The Bishop of Arlington, Virginia, Bishop Michael Burbidge, also released a statement criticizing the effort to expand IVF, calling such treatments “unethical and unjust.”

“God authorizes and blesses the life of every child born through IVF, even as He intends the true good and flourishing of all people,” said Burbidge, who previously chaired the USCCB Committee on Pro-Life Activities.

“The stark reality, however, is that IVF subverts the dignity of parents as well as the lives of unborn children,” she said. “Every child born through IVF will one day know that he or she has many absent brothers and sisters, who, although equal in dignity and rights, were conceived but were deliberately denied their right to life. This is because many of the embryonic children produced by each IVF process will be discarded, having been deemed undesirable, or frozen, having been deemed unnecessary. By its nature, IVF creates and destroys human lives.”

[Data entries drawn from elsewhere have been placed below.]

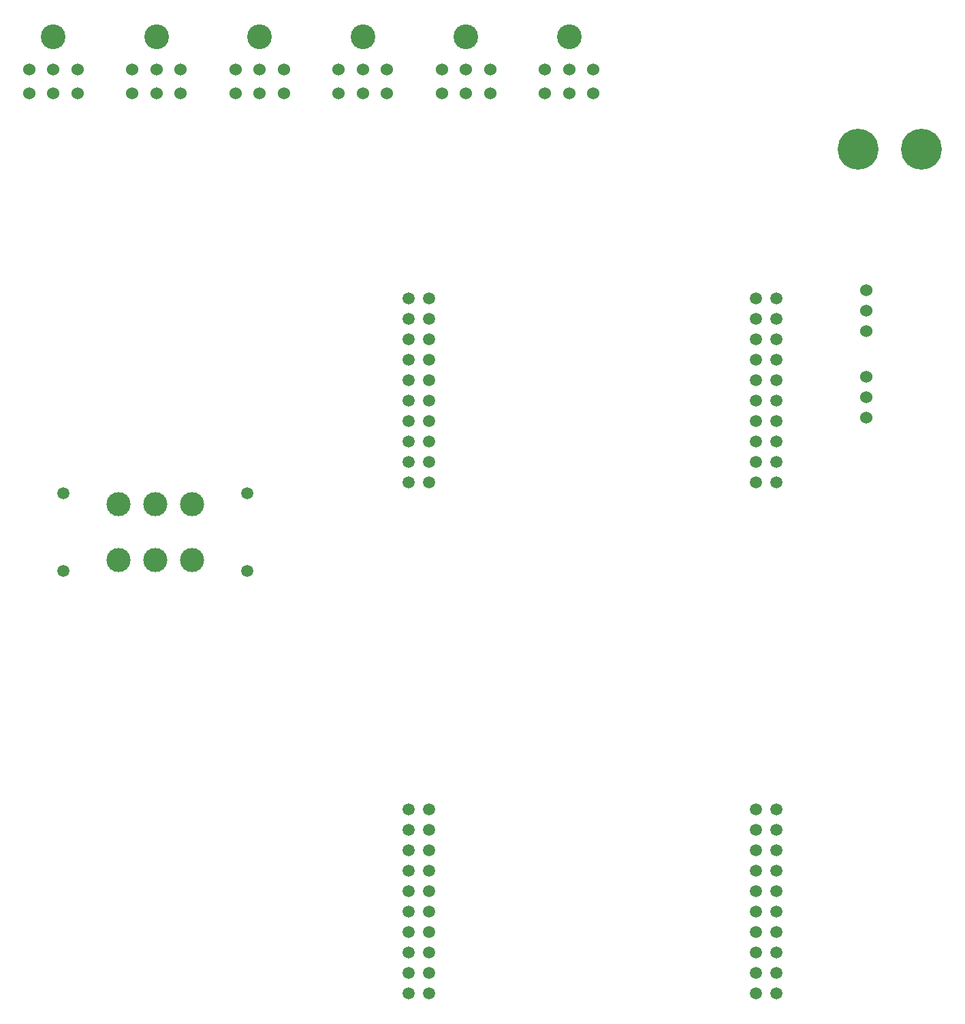
<source format=gbr>
%TF.GenerationSoftware,KiCad,Pcbnew,(5.1.10)-1*%
%TF.CreationDate,2021-11-15T21:10:31-06:00*%
%TF.ProjectId,Driveboard_2022,44726976-6562-46f6-9172-645f32303232,rev?*%
%TF.SameCoordinates,Original*%
%TF.FileFunction,Soldermask,Bot*%
%TF.FilePolarity,Negative*%
%FSLAX46Y46*%
G04 Gerber Fmt 4.6, Leading zero omitted, Abs format (unit mm)*
G04 Created by KiCad (PCBNEW (5.1.10)-1) date 2021-11-15 21:10:31*
%MOMM*%
%LPD*%
G01*
G04 APERTURE LIST*
%ADD10C,1.520000*%
%ADD11C,1.524000*%
%ADD12C,3.073400*%
%ADD13C,3.000000*%
%ADD14C,1.500000*%
%ADD15C,5.080000*%
G04 APERTURE END LIST*
D10*
%TO.C,U1*%
X143384000Y-145574000D03*
X140844000Y-140494000D03*
X97664000Y-79534000D03*
X143384000Y-130334000D03*
X140844000Y-127794000D03*
X143384000Y-132874000D03*
X143384000Y-137954000D03*
X143384000Y-143034000D03*
X97664000Y-82074000D03*
X140844000Y-148114000D03*
X143384000Y-140494000D03*
X143384000Y-148114000D03*
X140844000Y-125254000D03*
X97664000Y-84614000D03*
X140844000Y-130334000D03*
X140844000Y-132874000D03*
X140844000Y-143034000D03*
X143384000Y-135414000D03*
X140844000Y-137954000D03*
X100204000Y-61754000D03*
X140844000Y-145574000D03*
X143384000Y-125254000D03*
X143384000Y-127794000D03*
X140844000Y-135414000D03*
X140844000Y-79534000D03*
X140844000Y-74454000D03*
X97664000Y-64294000D03*
X100204000Y-79534000D03*
X143384000Y-61754000D03*
X143384000Y-71914000D03*
X143384000Y-79534000D03*
X140844000Y-82074000D03*
X97664000Y-74454000D03*
X140844000Y-69374000D03*
X140844000Y-61754000D03*
X140844000Y-66834000D03*
X140844000Y-71914000D03*
X143384000Y-64294000D03*
X97664000Y-61754000D03*
X100204000Y-64294000D03*
X100204000Y-66834000D03*
X140844000Y-76994000D03*
X143384000Y-69374000D03*
X100204000Y-69374000D03*
X143384000Y-82074000D03*
X97664000Y-76994000D03*
X97664000Y-69374000D03*
X140844000Y-64294000D03*
X97664000Y-66834000D03*
X100204000Y-71914000D03*
X100204000Y-74454000D03*
X100204000Y-82074000D03*
X143384000Y-76994000D03*
X140844000Y-84614000D03*
X143384000Y-84614000D03*
X97664000Y-71914000D03*
X100204000Y-76994000D03*
X143384000Y-66834000D03*
X100204000Y-84614000D03*
X143384000Y-74454000D03*
X100204000Y-132874000D03*
X100204000Y-148114000D03*
X100204000Y-140494000D03*
X100204000Y-143034000D03*
X100204000Y-145574000D03*
X100204000Y-135414000D03*
X100204000Y-137954000D03*
X97664000Y-143034000D03*
X97664000Y-132874000D03*
X97664000Y-130334000D03*
X100204000Y-127794000D03*
X97664000Y-135414000D03*
X100204000Y-125254000D03*
X97664000Y-127794000D03*
X97664000Y-140494000D03*
X97664000Y-125254000D03*
X97664000Y-148114000D03*
X100204000Y-130334000D03*
X97664000Y-145574000D03*
X97664000Y-137954000D03*
%TD*%
D11*
%TO.C,Conn6*%
X56464200Y-36271200D03*
X56464200Y-33274000D03*
D12*
X53467000Y-29210000D03*
D11*
X53467000Y-33274000D03*
X50469800Y-33274000D03*
X50469800Y-36271200D03*
X53467000Y-36271200D03*
%TD*%
%TO.C,Conn5*%
X69291200Y-36271200D03*
X69291200Y-33274000D03*
D12*
X66294000Y-29210000D03*
D11*
X66294000Y-33274000D03*
X63296800Y-33274000D03*
X63296800Y-36271200D03*
X66294000Y-36271200D03*
%TD*%
%TO.C,Conn4*%
X82118200Y-36271200D03*
X82118200Y-33274000D03*
D12*
X79121000Y-29210000D03*
D11*
X79121000Y-33274000D03*
X76123800Y-33274000D03*
X76123800Y-36271200D03*
X79121000Y-36271200D03*
%TD*%
%TO.C,Conn3*%
X94945200Y-36271200D03*
X94945200Y-33274000D03*
D12*
X91948000Y-29210000D03*
D11*
X91948000Y-33274000D03*
X88950800Y-33274000D03*
X88950800Y-36271200D03*
X91948000Y-36271200D03*
%TD*%
%TO.C,Conn2*%
X107772200Y-36271200D03*
X107772200Y-33274000D03*
D12*
X104775000Y-29210000D03*
D11*
X104775000Y-33274000D03*
X101777800Y-33274000D03*
X101777800Y-36271200D03*
X104775000Y-36271200D03*
%TD*%
%TO.C,Conn1*%
X120599200Y-36271200D03*
X120599200Y-33274000D03*
D12*
X117602000Y-29210000D03*
D11*
X117602000Y-33274000D03*
X114604800Y-33274000D03*
X114604800Y-36271200D03*
X117602000Y-36271200D03*
%TD*%
%TO.C,U6*%
X154559000Y-65786000D03*
X154559000Y-63246000D03*
X154559000Y-60706000D03*
%TD*%
%TO.C,U5*%
X154559000Y-76581000D03*
X154559000Y-74041000D03*
X154559000Y-71501000D03*
%TD*%
D13*
%TO.C,SW4*%
X61569600Y-94234000D03*
X61569600Y-87325200D03*
X66167000Y-94234000D03*
X66167000Y-87325200D03*
X70764400Y-94234000D03*
X70764400Y-87325200D03*
D14*
X54737000Y-95631000D03*
X54737000Y-85928200D03*
X77597000Y-95631000D03*
X77597000Y-85928200D03*
%TD*%
D15*
%TO.C,Conn13*%
X161417000Y-43205400D03*
X153543000Y-43205400D03*
%TD*%
M02*

</source>
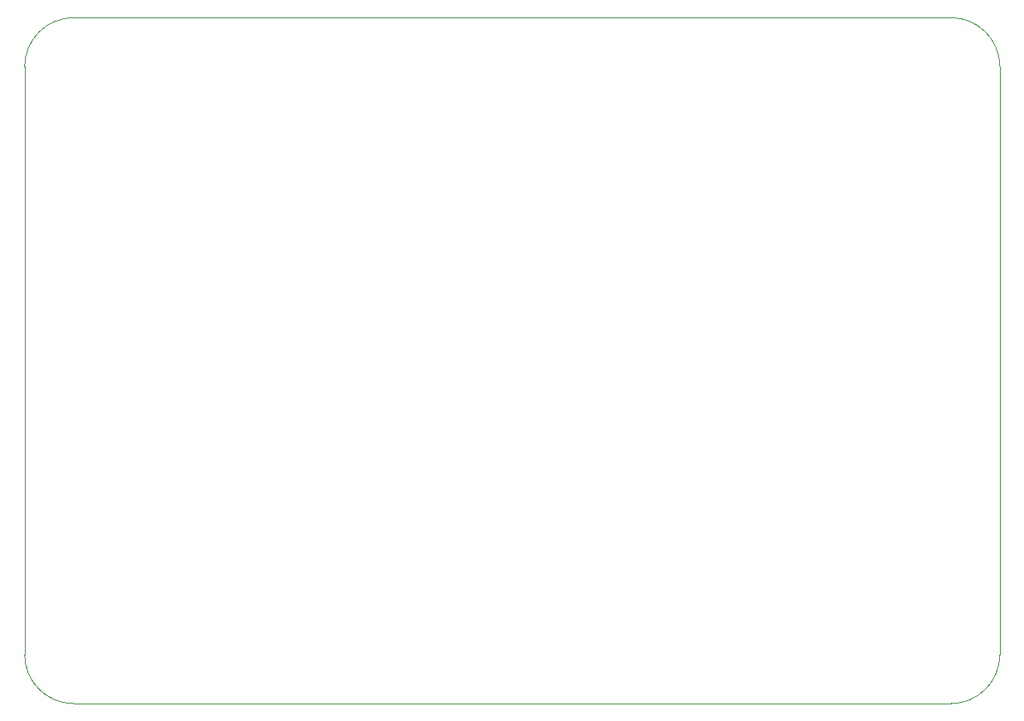
<source format=gbr>
%TF.GenerationSoftware,KiCad,Pcbnew,9.0.7*%
%TF.CreationDate,2026-02-16T17:51:40-05:00*%
%TF.ProjectId,zed-80,7a65642d-3830-42e6-9b69-6361645f7063,A*%
%TF.SameCoordinates,PX4db9760PY6b49d20*%
%TF.FileFunction,Profile,NP*%
%FSLAX46Y46*%
G04 Gerber Fmt 4.6, Leading zero omitted, Abs format (unit mm)*
G04 Created by KiCad (PCBNEW 9.0.7) date 2026-02-16 17:51:40*
%MOMM*%
%LPD*%
G01*
G04 APERTURE LIST*
%TA.AperFunction,Profile*%
%ADD10C,0.050000*%
%TD*%
G04 APERTURE END LIST*
D10*
X5000000Y0D02*
X94500000Y0D01*
X5000000Y70000000D02*
X94500000Y70000000D01*
X0Y65000000D02*
G75*
G02*
X5000000Y70000000I5000000J0D01*
G01*
X5000000Y0D02*
G75*
G02*
X0Y5000000I0J5000000D01*
G01*
X99500000Y5000000D02*
X99500000Y65000000D01*
X0Y65000000D02*
X0Y5000000D01*
X99500000Y5000000D02*
G75*
G02*
X94500000Y0I-5000000J0D01*
G01*
X94500000Y70000000D02*
G75*
G02*
X99500000Y65000000I0J-5000000D01*
G01*
M02*

</source>
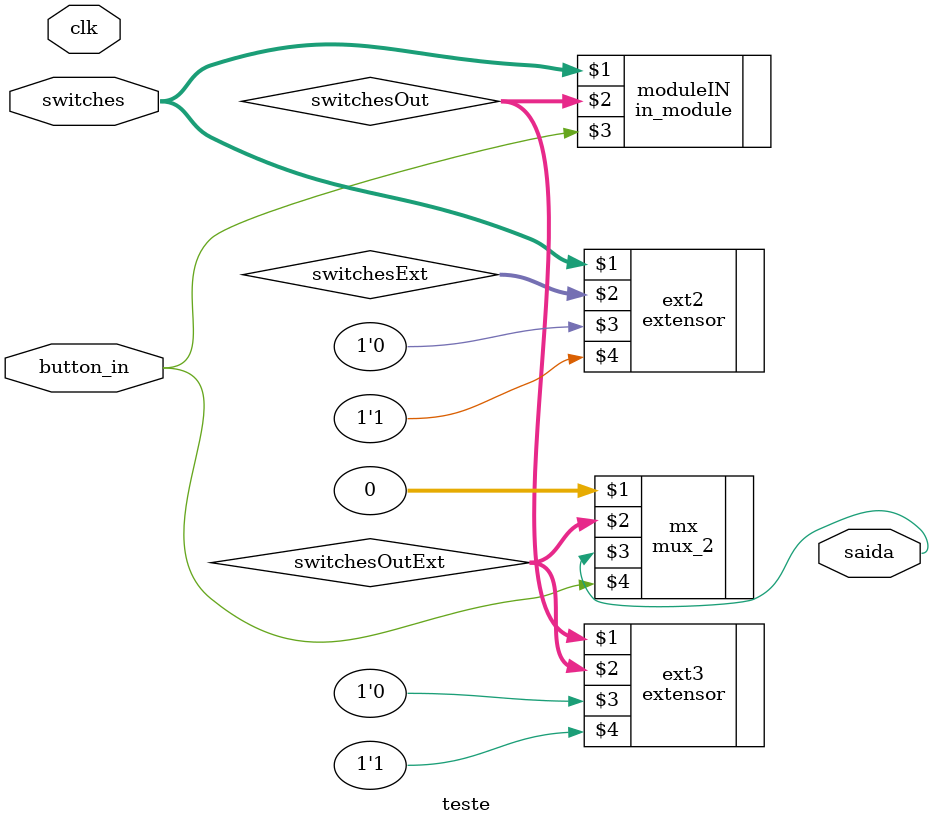
<source format=v>
module teste(clk, switches, button_in, saida);
	
	input clk, button_in;
	input [15:0] switches;
	output saida;
	wire [15:0] switchesOut;
	wire [31:0] switchesOutExt;
	wire [31:0] switchesExt;
	
	in_module moduleIN(switches,switchesOut, button_in);
	
	extensor ext2(switches, switchesExt, 1'b0, 1'b1);
	extensor ext3(switchesOut, switchesOutExt, 1'b0, 1'b1);
	
	mux_2 mx(0,switchesOutExt,saida,button_in);
	
	
	
	
endmodule
//extensor #(tam) ext(in, out, flag, tc);
</source>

Pro-life fertility treatments were also included

Regulators are also working to expand options for employers to offer fertility coverage for both IVF and treatments “that address the root causes of infertility.”

Although IVF is contrary to Church teaching, some of these latter treatments may include options compatible with Catholic teachinglike the natural procreation technology (NaProTechnology)y fertility education and medical management.

In the USCCB joint statement, the bishops wrote that they are “grateful” that the administration included non-IVF fertility treatments that provide “comprehensive and holistic restorative reproductive medicine, which can ethically help address infertility and its underlying causes.”

Similarly, Burbidge called the inclusion “a good opportunity for all employers, and especially for the Church and its apostolates, to improve their health care coverage by offering new or expanded coverage for ethical fertility care.”

“It is my hope that, by the grace of God and in time, all Christians and people of good will, especially including our civil authorities, will come to encourage and favor ethical and life-affirming fertility care that is conducive to the true health and flourishing of American families,” Burbidge wrote.